▶ **Aim of the task**:
Of the lines listed below, return exactly those that run from the line containing "- wall art [6,473,105,584]" through the line containing "potted succulent [631,499,684,575]", both included.

▶ **Data records**:
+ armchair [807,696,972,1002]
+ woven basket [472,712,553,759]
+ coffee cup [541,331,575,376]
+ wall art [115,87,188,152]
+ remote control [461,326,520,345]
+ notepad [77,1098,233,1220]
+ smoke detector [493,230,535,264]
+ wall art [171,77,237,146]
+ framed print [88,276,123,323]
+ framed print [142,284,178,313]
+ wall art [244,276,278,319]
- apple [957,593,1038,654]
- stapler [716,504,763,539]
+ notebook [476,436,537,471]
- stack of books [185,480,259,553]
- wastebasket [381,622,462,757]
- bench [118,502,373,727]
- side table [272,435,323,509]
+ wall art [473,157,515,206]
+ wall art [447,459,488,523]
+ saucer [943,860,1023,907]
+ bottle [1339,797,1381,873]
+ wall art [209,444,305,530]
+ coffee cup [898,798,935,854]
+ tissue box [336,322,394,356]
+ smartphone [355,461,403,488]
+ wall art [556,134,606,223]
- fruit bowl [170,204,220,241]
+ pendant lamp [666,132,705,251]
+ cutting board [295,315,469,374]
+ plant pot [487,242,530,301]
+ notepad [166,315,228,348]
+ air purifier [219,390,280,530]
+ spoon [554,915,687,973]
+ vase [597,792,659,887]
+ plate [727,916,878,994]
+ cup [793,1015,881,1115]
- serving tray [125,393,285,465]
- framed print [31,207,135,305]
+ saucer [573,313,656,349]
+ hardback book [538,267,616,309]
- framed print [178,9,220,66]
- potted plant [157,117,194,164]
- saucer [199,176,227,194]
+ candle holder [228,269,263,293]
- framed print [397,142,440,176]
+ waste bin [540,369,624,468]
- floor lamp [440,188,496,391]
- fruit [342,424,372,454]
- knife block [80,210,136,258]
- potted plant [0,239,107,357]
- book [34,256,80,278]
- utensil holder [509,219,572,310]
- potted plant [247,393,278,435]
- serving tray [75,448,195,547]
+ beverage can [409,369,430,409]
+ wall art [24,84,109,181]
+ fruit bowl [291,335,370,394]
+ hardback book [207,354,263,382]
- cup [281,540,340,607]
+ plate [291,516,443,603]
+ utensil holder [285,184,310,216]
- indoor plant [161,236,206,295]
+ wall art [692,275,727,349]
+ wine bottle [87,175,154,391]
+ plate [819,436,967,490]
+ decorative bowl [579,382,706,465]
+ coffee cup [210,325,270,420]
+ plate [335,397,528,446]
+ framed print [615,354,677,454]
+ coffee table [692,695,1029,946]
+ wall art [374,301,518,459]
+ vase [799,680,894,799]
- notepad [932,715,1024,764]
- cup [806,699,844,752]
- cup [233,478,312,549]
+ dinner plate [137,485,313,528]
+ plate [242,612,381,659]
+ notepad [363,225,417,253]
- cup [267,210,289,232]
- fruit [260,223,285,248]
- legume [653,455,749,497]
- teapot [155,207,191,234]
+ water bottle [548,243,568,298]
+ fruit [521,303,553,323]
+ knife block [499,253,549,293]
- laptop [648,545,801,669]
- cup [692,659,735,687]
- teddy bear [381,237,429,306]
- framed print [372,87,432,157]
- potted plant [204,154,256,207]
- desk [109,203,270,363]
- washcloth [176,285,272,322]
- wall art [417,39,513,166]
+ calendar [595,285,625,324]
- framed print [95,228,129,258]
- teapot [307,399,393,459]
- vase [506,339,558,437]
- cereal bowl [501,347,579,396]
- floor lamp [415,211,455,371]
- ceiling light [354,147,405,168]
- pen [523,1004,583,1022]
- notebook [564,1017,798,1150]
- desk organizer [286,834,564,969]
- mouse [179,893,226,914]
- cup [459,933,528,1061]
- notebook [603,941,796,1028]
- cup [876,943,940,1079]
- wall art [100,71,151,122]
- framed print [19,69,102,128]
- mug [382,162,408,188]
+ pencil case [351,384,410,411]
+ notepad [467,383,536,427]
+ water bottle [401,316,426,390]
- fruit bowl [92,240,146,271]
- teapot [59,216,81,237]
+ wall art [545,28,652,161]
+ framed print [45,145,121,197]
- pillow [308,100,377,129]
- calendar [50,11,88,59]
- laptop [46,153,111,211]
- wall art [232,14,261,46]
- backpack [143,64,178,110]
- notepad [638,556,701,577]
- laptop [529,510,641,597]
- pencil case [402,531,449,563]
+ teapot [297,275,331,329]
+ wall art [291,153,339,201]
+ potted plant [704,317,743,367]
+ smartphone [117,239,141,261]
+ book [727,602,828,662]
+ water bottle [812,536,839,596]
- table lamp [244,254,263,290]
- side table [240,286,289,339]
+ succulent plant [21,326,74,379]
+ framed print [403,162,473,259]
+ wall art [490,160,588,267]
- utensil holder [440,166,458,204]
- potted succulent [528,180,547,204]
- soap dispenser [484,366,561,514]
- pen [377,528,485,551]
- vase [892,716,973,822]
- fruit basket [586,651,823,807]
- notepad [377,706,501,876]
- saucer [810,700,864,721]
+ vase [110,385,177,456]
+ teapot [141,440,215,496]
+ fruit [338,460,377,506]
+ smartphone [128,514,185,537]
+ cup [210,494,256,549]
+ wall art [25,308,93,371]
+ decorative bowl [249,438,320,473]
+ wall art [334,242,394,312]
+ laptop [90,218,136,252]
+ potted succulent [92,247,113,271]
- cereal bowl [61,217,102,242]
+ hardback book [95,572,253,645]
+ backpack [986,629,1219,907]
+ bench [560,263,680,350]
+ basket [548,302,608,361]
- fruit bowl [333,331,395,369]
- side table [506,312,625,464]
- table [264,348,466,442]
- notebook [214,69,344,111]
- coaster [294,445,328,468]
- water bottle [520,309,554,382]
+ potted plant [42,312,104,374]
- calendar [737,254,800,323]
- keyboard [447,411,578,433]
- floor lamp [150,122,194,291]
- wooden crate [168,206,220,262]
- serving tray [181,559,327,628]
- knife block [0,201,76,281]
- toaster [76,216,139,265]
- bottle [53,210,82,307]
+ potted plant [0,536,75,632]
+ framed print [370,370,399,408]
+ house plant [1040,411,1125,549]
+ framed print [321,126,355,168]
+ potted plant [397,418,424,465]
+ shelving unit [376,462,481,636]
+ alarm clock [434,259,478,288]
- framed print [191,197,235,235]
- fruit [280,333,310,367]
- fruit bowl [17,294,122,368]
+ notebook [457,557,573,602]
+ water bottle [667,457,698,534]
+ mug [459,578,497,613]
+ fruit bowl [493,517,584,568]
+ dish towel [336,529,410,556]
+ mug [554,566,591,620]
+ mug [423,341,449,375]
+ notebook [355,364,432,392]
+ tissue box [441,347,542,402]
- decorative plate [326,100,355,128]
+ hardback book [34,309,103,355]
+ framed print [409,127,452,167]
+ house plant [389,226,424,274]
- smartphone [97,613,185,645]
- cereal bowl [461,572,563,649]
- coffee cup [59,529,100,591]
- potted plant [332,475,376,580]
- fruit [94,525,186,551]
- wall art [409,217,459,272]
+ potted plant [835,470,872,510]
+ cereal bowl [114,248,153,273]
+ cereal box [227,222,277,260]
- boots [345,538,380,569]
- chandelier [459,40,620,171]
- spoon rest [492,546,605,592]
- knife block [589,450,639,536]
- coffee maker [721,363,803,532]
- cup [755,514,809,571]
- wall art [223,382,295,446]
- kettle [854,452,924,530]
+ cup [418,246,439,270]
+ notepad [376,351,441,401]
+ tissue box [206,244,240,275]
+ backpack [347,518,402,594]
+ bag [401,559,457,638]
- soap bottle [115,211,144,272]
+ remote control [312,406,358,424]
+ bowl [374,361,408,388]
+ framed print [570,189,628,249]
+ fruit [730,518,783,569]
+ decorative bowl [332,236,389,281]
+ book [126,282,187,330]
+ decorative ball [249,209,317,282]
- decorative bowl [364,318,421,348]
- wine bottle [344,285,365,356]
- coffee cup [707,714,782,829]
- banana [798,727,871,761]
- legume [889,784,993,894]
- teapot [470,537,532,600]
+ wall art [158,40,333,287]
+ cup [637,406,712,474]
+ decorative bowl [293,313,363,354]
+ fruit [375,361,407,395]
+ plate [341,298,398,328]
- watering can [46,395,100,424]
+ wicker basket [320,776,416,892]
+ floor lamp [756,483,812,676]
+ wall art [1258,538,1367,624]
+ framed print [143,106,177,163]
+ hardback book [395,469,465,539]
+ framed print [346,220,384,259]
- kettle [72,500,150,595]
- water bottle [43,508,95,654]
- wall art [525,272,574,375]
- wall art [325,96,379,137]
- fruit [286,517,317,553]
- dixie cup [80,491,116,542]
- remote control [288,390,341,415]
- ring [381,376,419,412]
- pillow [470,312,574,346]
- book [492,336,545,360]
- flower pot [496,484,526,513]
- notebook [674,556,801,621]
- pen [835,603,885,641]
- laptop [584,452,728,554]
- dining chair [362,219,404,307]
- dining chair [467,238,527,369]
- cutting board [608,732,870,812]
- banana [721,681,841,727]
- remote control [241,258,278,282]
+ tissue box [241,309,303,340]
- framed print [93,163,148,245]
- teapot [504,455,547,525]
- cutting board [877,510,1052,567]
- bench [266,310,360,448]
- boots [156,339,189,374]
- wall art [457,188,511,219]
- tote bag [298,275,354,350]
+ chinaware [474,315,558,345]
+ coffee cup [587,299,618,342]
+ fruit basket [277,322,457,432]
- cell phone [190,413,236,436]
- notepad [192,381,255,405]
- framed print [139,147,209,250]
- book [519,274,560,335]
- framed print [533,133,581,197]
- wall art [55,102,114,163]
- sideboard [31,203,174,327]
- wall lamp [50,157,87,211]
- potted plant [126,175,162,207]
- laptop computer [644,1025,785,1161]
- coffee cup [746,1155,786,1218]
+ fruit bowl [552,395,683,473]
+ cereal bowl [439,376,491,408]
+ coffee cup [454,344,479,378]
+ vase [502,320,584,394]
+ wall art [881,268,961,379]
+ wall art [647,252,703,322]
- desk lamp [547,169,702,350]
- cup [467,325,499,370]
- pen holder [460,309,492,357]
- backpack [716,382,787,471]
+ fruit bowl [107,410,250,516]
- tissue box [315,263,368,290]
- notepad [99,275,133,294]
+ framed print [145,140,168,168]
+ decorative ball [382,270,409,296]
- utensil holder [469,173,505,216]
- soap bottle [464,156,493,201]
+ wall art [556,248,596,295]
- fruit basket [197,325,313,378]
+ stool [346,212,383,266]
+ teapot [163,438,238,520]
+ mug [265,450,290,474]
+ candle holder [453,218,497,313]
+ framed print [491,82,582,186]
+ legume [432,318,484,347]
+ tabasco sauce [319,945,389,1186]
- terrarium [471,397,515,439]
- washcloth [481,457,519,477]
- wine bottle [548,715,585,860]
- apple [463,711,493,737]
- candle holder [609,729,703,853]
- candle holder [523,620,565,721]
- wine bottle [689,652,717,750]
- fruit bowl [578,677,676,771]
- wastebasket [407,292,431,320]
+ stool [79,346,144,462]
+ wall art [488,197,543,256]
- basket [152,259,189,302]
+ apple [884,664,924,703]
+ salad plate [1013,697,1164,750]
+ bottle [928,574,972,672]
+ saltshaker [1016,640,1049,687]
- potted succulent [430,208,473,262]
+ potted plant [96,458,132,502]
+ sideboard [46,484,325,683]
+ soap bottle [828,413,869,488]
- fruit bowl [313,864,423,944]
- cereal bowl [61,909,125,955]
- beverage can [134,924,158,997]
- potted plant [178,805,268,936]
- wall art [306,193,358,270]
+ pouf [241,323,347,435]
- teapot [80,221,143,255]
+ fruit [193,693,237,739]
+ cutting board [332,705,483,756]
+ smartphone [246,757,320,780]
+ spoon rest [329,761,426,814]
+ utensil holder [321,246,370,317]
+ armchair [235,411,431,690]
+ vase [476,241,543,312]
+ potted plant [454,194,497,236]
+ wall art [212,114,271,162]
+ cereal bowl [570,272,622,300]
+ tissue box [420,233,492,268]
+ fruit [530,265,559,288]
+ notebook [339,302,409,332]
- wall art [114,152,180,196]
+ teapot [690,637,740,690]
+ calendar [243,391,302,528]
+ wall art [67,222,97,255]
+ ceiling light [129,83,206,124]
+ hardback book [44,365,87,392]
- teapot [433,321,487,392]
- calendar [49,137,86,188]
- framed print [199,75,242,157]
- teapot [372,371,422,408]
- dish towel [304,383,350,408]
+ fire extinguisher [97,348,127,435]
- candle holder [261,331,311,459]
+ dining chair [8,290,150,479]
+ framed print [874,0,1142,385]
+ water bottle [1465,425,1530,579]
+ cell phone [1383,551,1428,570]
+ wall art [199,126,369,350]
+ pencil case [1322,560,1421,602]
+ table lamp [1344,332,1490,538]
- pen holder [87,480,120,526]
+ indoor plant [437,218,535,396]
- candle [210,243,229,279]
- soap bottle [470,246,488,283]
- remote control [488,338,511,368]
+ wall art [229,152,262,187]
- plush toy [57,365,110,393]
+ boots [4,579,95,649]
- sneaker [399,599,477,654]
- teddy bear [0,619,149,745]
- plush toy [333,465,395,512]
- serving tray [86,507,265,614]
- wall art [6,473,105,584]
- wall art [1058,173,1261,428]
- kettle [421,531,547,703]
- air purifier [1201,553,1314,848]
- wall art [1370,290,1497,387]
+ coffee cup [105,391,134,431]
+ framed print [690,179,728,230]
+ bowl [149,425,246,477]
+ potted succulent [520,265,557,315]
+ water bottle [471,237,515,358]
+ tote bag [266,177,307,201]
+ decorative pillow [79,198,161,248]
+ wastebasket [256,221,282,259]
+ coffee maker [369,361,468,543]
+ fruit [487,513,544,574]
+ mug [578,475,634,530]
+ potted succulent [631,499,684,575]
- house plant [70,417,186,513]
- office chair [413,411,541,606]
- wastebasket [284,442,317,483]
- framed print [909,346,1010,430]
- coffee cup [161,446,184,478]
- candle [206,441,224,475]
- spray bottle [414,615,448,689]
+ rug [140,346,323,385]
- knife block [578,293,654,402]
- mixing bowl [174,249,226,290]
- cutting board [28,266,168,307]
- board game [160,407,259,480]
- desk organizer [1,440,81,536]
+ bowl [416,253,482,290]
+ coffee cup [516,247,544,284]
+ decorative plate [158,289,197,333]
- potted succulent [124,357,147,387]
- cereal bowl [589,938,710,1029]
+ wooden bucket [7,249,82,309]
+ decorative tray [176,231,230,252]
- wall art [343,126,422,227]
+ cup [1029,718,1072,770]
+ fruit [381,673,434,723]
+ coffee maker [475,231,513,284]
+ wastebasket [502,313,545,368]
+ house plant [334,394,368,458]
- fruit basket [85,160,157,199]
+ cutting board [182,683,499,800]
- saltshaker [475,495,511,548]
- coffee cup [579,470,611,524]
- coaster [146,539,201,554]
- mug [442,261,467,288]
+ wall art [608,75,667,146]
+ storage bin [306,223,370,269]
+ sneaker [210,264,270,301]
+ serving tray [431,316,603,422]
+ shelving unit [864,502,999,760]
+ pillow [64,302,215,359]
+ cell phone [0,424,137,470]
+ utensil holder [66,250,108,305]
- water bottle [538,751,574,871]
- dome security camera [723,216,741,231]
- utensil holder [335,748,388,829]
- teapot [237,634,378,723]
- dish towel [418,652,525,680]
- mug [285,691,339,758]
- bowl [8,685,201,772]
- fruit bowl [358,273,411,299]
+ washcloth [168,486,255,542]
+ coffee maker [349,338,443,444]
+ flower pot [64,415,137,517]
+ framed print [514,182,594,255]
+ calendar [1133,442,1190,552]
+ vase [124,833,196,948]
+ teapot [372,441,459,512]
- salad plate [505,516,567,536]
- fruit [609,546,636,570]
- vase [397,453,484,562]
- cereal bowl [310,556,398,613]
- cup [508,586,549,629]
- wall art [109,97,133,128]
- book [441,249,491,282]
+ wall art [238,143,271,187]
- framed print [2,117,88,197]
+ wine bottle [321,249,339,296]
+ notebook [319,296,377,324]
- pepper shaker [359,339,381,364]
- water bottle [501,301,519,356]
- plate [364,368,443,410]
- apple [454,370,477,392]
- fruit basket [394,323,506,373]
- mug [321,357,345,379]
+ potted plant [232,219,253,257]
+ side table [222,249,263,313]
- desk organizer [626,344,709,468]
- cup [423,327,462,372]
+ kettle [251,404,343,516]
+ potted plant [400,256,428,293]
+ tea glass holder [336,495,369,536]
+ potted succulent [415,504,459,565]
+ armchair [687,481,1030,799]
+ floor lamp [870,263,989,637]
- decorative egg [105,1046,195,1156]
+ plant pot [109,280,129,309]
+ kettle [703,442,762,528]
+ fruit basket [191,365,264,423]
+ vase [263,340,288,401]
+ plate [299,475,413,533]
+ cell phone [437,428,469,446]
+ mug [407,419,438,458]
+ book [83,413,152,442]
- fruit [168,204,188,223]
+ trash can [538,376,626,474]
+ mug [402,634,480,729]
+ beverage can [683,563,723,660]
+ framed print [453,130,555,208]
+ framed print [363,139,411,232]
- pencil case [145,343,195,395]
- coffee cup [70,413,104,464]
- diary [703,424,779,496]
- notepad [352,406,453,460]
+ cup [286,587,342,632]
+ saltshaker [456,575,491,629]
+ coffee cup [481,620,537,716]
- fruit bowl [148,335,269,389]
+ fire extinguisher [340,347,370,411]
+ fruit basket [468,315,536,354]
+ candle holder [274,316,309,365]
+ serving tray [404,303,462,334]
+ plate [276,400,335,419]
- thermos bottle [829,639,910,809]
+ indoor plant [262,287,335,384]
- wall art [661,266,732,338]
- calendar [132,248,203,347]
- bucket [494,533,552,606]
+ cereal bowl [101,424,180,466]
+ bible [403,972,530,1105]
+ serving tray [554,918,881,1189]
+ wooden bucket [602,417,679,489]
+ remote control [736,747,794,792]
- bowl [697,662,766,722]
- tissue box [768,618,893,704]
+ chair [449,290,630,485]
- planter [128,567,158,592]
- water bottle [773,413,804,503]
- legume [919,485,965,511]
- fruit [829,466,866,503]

▶ **Completed task**:
- wall art [6,473,105,584]
- wall art [1058,173,1261,428]
- kettle [421,531,547,703]
- air purifier [1201,553,1314,848]
- wall art [1370,290,1497,387]
+ coffee cup [105,391,134,431]
+ framed print [690,179,728,230]
+ bowl [149,425,246,477]
+ potted succulent [520,265,557,315]
+ water bottle [471,237,515,358]
+ tote bag [266,177,307,201]
+ decorative pillow [79,198,161,248]
+ wastebasket [256,221,282,259]
+ coffee maker [369,361,468,543]
+ fruit [487,513,544,574]
+ mug [578,475,634,530]
+ potted succulent [631,499,684,575]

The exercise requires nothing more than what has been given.